Facebook engineers used AI to clone Bill Gates' voice—here's what it sounds like


It's not hard to find a clip of Bill Gates talking about anything from the early days of Microsoft to his friendship with fellow billionaire Warren Buffett. As one of the most famous and wealthiest people alive, he has been a regular presence in television, radio and other interview formats for several decades.

But now you can even listen to the sound of Gates' voice saying things that the billionaire has never actually said. That's because two Facebook engineers have created an artificial intelligence system that clones the voice of famous people.

Sean Vasquez and Mike Lewis used AI to develop a sophisticated computer-generated speech system, called MelNet, according to their recently published research paper. The system, which relies on machine learning, has already generated convincing AI-generated audio clips that match the voice of Bill Gates and a handful of other famous speakers, from primatologist Jane Goodall to the late theoretical physicist Stephen Hawking.

MelNet's audio clips of those famous individuals' AI-cloned voices can be found online here, under the heading "Selected Speakers." But here are a few samples of the AI-generated version of Gates' voice speaking in a series of two- to three-second clips that feature simple test phrases, like "A cramp is no small danger on a swim." Or "The glow deepened in the eyes of the sweet girl." Though the sentences seem nonsensical, they are actually taken from a collection called "Harvard Sentences," which are phonetically balanced phrases often used by engineers to test communications systems and artificial voice programs.

Even though the phrases above were generated by computer engineers, they sound remarkably like the Microsoft cofounder's actual voice. For a comparison, here's Gates talking about the possibility of increased regulations in the tech industry on CNBC.

One of the reasons the Facebook engineers working on MelNet picked Gates as a test subject was because the project used hundreds of hours of TED talks as a starting point to train the AI system, including some of Gates' own TED talks. Essentially, programs like MelNet generate voice clones by feeding large amounts of audio data into AI algorithms that analyze human voices to the point that they can be convincingly mimicked.

MelNet is far from the first example of AI-generated audio or video to make waves. Last month, a team at AI startup Dessa did manage to create a fairly realistic AI-generated audio clip that clones popular podcast host Joe Rogan's voice speaking a series of short sentences for nearly two minutes of speech.

Of course, these AI-generated audio clips aren't perfect clones of the voices of Gates or other test subjects. As the MIT Technology Review points out, trying to mimic a person's exact voice over longer periods of time proves more difficult, as machine learning programs still struggle to replicate shifts in speech patterns and tones over the course of a long story or speech.

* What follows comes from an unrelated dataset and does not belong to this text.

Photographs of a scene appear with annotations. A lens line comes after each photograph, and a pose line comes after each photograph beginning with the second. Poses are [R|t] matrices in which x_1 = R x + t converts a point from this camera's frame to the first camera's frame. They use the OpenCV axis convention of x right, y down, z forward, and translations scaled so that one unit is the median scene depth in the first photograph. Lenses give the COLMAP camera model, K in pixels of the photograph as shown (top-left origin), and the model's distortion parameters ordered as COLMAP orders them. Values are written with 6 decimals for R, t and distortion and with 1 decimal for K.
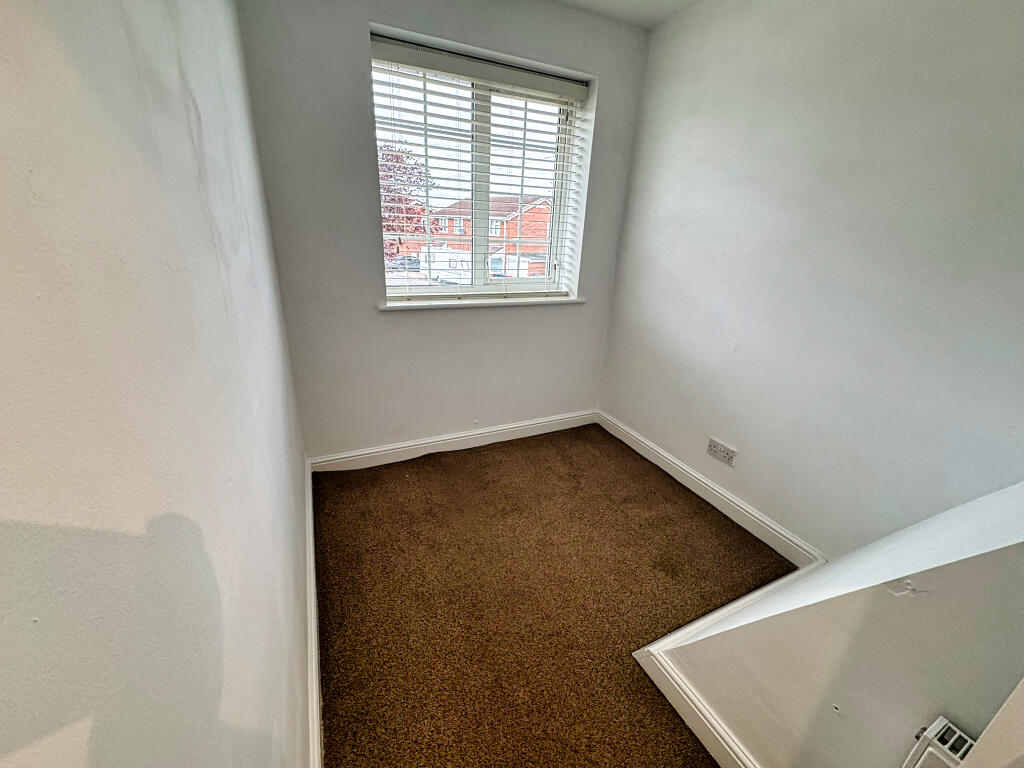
lens RADIAL K [[409.0, 0, 510.7], [0, 409.0, 385.2], [0, 0, 1]] dist [-0.002787, 0.000067]
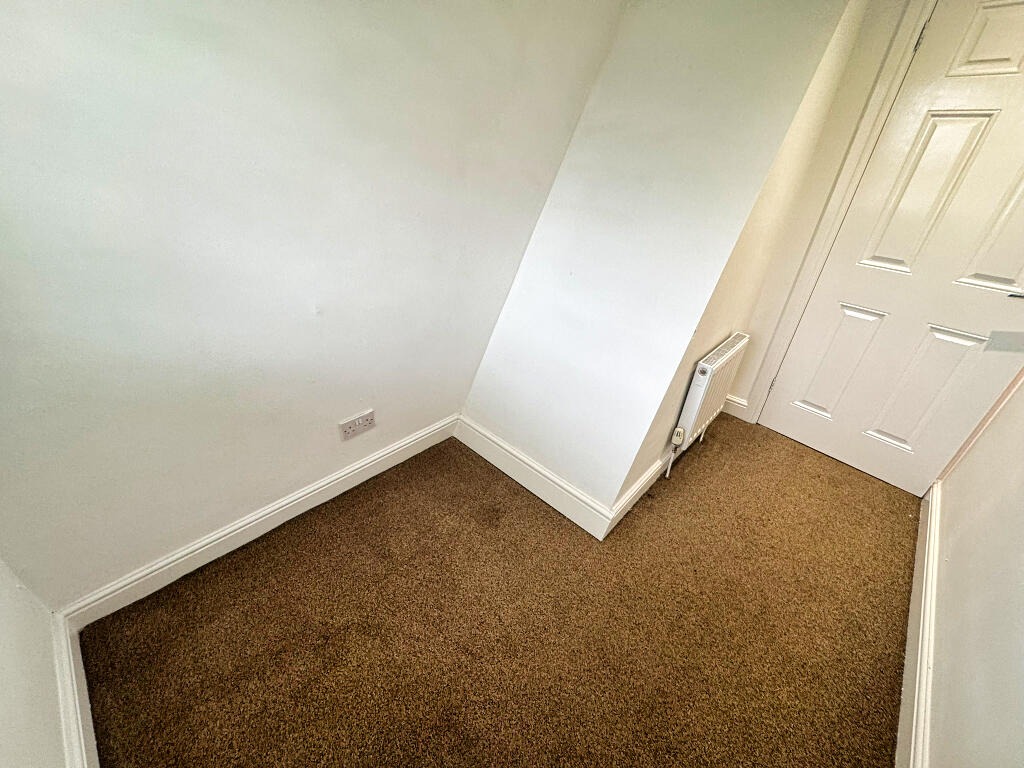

There are plenty of potential applications for this type of technology, including improving the technology used by AI-powered voice assistants. However, the technology for AI-generated audio and video has also led to growing concern that it can be used maliciously. For instance, the rise of "deepfakes" and other artificially altered videos and audio — like recently altered videos of politicians Nancy Pelosi and President Donald Trump — have caused alarm, as people wonder if advancing technology will eventually make it impossible to trust our eyes and ears.